▸ **ページ抜粋**
============================================================

オビ 企業物語1 (2)

忙しい人にこそ学びのチャンスを。〝しくじり〟から生まれた人気オンライン講座で世界ナンバーワンを目指せ

KIYOラーニング株式会社/代表取締役CEO  綾部貴淑氏

 

オビ ヒューマンドキュメント

 

資格取得を目指すなら、今やオンラインの時代かもしれない。

ビジネス、語学、教養など幅広いジャンルが存在し、近年では社員教育の分野でも注目を集めるeラーニング。中でもビジネスパーソン向け資格講座で話題を呼んでいるのが「通勤講座」である。

運営するKIYOラーニング株式会社(東京都港区)の代表取締役・綾部貴淑氏は「将来的にはこの分野で世界ナンバーワンになることを目指しています」と語る。同サービスの人気の秘密、そして、同社の将来性を探る。

 

 

ビジネスパーソンから人気を集めるオンライン資格講座

資格取得に挑戦したいと考える人は多い。しかし、日々の忙しさに追われて行動に移せない、あるいは挫折してしまう、そんな経験をする人も少なくないだろう。

 

「新たな学びに挑戦するとき、障壁となるのが『時間がない』『続かない』『お金がない』の3つなんです」

 

そう話すのはKIYOラーニング株式会社(東京都港区)の代表取締役・綾部貴淑氏だ。

 

近年、拡大傾向にあるeラーニング市場。インターネットなどを利用した学習形態であるeラーニングはオンライン学習とも呼ばれ、資格取得をはじめ、語学、IT技術、社員教育など、現在さまざまなジャンルが存在する。そうした中、同社が提供するビジネスパーソン向けオンライン資格講座「通勤講座」が人気だ。

 

「当初はデジタル音楽プレイヤーを利用した音声講座でしたが、業界ではどこよりも早く2012年にスマートフォンなどの携帯情報端末を利用したサービスを開始しました。これが契機となり、飛躍的に有料会員数が伸び、現在、1万5000人を突破しています」

 

加えて、今年6月には複数のファンドおよび事業会社を引受先とした第三者割当増資を行い、金融機関からの融資を含めると、総額1億8500万円の資金調達を実施。さらなる事業の拡大、拡充に乗り出している。

============================================================

▸ **記録の抜粋**
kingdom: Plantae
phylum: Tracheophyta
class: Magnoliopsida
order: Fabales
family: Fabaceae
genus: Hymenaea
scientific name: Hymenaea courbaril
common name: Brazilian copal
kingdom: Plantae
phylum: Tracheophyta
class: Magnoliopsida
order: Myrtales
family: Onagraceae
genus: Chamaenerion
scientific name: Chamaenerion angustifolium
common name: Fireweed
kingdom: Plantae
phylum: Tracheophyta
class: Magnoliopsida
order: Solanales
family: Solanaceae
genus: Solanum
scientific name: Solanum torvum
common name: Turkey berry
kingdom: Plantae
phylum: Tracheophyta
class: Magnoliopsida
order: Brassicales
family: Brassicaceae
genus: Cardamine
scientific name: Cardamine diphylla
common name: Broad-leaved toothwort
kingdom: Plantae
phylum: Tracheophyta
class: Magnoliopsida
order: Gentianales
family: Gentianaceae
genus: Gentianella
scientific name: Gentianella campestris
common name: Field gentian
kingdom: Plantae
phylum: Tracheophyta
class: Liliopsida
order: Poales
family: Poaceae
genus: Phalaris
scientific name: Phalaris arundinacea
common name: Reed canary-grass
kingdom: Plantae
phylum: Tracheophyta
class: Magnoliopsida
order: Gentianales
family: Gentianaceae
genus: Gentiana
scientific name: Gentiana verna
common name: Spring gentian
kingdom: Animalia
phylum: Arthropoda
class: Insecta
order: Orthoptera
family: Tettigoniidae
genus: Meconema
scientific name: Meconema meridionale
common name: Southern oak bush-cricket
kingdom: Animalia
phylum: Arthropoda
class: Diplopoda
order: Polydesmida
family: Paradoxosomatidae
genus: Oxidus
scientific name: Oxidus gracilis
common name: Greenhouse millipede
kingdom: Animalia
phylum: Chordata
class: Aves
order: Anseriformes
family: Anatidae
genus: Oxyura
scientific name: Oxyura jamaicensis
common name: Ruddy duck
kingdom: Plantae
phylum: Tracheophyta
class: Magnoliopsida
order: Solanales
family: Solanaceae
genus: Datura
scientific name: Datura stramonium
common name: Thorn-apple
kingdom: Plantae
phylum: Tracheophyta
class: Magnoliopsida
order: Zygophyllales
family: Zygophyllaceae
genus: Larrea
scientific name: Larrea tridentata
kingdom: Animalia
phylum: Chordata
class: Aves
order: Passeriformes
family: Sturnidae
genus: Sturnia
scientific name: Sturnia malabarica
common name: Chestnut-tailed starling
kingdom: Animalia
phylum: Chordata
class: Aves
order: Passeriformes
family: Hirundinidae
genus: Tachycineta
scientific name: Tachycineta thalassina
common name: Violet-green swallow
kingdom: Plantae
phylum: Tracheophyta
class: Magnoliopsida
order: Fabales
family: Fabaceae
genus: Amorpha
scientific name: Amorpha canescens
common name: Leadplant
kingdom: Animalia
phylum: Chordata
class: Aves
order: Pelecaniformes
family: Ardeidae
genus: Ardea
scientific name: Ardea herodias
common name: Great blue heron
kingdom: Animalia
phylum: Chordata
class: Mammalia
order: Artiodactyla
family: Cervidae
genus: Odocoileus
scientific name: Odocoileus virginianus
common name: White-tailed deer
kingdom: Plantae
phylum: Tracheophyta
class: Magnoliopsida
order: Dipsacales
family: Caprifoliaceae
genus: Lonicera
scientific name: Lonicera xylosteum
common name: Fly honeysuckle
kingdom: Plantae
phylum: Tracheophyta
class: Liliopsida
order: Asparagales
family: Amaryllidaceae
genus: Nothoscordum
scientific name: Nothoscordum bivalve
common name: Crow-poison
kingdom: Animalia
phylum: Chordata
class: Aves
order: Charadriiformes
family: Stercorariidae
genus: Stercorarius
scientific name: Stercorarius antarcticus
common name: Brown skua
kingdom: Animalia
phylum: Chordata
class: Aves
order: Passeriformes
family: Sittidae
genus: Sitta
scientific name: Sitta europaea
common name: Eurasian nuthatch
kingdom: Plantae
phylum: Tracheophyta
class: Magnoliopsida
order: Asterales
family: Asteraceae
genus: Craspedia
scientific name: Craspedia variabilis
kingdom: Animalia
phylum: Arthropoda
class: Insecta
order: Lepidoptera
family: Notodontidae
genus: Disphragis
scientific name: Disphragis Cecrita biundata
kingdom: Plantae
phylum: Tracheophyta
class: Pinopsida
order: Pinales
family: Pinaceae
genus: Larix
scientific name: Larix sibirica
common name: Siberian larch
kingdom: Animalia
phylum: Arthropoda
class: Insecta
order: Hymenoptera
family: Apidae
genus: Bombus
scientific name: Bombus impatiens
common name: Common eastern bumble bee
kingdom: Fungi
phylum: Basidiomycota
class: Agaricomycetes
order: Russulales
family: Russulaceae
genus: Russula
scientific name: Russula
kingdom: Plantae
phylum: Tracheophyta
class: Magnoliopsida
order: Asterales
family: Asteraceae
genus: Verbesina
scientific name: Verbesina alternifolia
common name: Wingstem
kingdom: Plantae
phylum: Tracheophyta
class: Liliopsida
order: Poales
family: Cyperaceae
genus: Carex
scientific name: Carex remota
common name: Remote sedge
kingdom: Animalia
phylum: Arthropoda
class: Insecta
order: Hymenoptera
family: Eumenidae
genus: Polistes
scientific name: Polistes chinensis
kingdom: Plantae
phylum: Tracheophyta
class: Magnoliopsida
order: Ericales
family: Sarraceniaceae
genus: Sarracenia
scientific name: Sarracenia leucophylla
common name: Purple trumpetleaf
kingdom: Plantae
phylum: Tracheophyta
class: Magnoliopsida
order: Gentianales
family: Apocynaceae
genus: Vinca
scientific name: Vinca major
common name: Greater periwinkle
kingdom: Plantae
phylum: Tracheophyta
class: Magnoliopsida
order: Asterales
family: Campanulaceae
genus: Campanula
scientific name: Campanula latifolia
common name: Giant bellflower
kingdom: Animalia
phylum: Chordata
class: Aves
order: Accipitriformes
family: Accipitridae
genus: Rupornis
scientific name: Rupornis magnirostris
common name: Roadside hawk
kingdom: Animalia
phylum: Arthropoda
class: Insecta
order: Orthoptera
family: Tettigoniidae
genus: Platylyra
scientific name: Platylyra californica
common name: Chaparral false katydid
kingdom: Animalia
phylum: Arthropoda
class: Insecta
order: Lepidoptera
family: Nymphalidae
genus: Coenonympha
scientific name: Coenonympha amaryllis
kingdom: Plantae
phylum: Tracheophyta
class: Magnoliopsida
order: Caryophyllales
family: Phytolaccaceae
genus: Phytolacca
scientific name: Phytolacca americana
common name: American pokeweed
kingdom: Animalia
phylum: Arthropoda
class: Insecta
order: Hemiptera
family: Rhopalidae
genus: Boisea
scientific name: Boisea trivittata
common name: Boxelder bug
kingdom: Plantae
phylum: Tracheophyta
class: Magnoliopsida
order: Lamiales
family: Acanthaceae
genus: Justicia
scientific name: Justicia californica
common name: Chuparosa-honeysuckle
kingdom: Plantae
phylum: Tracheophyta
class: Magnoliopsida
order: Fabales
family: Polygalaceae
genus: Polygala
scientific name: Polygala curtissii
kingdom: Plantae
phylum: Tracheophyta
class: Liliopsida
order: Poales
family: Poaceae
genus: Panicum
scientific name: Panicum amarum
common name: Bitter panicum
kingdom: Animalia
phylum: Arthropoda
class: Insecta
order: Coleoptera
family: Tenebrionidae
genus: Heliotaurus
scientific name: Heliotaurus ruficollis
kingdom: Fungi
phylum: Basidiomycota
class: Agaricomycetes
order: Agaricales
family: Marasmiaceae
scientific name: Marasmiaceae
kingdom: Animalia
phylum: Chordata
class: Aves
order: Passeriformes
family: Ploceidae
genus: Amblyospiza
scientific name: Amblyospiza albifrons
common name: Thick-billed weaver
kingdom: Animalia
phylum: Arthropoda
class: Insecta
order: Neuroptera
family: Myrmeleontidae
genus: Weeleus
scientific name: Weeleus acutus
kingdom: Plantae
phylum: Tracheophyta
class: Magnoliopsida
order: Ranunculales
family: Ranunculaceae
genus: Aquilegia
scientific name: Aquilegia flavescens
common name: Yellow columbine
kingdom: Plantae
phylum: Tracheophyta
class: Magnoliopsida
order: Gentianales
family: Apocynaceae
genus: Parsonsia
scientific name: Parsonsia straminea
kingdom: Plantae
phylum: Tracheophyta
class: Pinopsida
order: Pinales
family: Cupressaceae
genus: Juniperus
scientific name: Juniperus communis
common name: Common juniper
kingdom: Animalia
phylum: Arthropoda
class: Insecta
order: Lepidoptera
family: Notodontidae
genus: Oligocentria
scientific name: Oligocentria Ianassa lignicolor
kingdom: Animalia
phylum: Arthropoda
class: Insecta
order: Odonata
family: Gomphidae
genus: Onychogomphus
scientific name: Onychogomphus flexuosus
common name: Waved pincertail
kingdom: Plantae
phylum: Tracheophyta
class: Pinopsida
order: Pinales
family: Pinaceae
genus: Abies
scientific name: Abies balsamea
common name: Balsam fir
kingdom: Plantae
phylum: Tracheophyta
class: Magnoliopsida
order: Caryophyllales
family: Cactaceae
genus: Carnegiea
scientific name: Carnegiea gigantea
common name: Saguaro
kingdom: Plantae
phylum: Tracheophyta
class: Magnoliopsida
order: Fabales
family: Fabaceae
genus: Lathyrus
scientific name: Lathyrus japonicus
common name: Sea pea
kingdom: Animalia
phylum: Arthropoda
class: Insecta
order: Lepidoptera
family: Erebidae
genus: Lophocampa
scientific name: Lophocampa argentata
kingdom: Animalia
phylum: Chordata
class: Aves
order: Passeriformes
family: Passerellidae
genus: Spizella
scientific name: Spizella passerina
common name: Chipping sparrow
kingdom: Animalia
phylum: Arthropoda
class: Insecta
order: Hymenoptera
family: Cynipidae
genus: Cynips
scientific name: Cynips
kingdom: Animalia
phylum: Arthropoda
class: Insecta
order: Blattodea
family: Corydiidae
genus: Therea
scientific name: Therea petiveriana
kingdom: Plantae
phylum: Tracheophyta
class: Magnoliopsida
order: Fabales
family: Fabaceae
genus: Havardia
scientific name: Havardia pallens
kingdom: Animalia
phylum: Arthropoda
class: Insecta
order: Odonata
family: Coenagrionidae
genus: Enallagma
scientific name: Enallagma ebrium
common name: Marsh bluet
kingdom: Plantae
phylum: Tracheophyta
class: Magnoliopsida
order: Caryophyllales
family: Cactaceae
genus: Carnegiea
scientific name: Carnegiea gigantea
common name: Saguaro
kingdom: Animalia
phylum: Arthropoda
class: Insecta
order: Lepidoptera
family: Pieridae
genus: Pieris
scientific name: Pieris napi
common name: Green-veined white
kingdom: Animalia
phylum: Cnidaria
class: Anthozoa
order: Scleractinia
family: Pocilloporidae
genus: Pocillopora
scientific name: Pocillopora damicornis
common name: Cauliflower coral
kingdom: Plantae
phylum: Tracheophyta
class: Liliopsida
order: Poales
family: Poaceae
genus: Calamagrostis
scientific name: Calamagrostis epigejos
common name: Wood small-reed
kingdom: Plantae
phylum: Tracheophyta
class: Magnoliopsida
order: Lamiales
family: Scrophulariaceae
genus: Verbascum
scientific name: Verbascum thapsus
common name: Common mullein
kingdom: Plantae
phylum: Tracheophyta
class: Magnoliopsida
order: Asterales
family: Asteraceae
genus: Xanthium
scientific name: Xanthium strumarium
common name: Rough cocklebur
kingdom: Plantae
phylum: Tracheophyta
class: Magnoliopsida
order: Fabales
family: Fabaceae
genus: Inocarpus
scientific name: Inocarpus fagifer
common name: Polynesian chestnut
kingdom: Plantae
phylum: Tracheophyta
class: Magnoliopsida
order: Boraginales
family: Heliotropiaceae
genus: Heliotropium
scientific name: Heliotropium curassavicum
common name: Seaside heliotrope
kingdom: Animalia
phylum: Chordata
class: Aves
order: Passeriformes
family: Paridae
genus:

============================================================

▸ **やること一覧**
(a) KIYOラーニングの記事から「資格取得に挑戦したいと考える人は多い。」を英語にして。
(b) KIYOラーニングの記事の続きを書いて。

▸ **答え一覧**
(a) Many people want to take on the challenge of earning a qualification.

(b)
「2016年度のeラーニング市場規模は矢野経済研究所によると前年度比で約107%拡大し、1800億円弱です。成長する市場のニーズを着実に汲み取っていき、将来的には『通信講座といえば通勤講座だよね』と言われるような業界ナンバーワンの企業になることを目指しています」

 

 

忙しい人にこそ、スキルアップの機会を

「通勤講座」は先に挙げた3つの障壁を解消すべく開発されたサービスだ。スマートフォンやタブレットに特化した資格取得のためのオンライン講座で、隙間時間を使って効率的に学習できる教材・カリキュラムを提供している。現在、対応している資格は国家資格を中心に中小企業診断士や司法書士などの15資格で、2年後には民間資格を含む100講座前後の開講を予定している。

 

「ビデオ講座によるインプット学習と練習問題を解くアウトプット学習を合わせることで、従来よりも早いスピードで実力を身につけられるのが当サービスの特徴です。動画や音声は倍速再生に対応し、復習時などには時間を短縮しての学習が可能なため、隙間時間を活用できると多くの受講生から喜ばれています」

 

同サービスが目指すのは「世界一、学びやすく、わかりやすく、続けやすい学習手段」だ。同氏は忙しい人にこそ利用してもらいたいと訴える。

 

「普段の業務を頑張る人ほど忙しい日々を送り、スキルを伸ばす機会を失っています。その結果、企業の生産性が高まらず、経済面や給与面の伸びが停滞する原因にもなっています。それを打開するために〝学び〟を革新し、誰もが持っている無限の力を最大限に引き出すサポートをすること、それが私たちのミッションです」

 

どこにも負けない低価格の実現

効率的に資格取得を目指せる点が同サービスの人気の秘密であるが、もうひとつの魅力が手頃な価格設定だ。例えば、中小企業診断士の資格を取得する際、一般的にはスクールなどに通う場合で20~30万円前後、通信教育を利用する場合で10万円以上の費用がかかる。

いっぽう、同サービスでは模擬試験などのオプションを追加しても6万円前後だという。

 

「オンラインに特化し、動画の撮影も最新機器を揃えた自社スタジオで行うなど自動化と省力化を徹底し、どこにも負けない低価格を実現しています」

 

前述のように、同社では携帯情報端末に特化したサービスを他社に先駆けてリリースしており、そうした先駆者メリットが人気を後押ししている面がある。しかし、低価格による競争も先駆者メリットもいずれは限界がやってくるものだ。そのとき、同社はいかにして「ナンバーワン」のポジションをつかみ取るのか。

ところが、同氏は泰然自若として次のように答える。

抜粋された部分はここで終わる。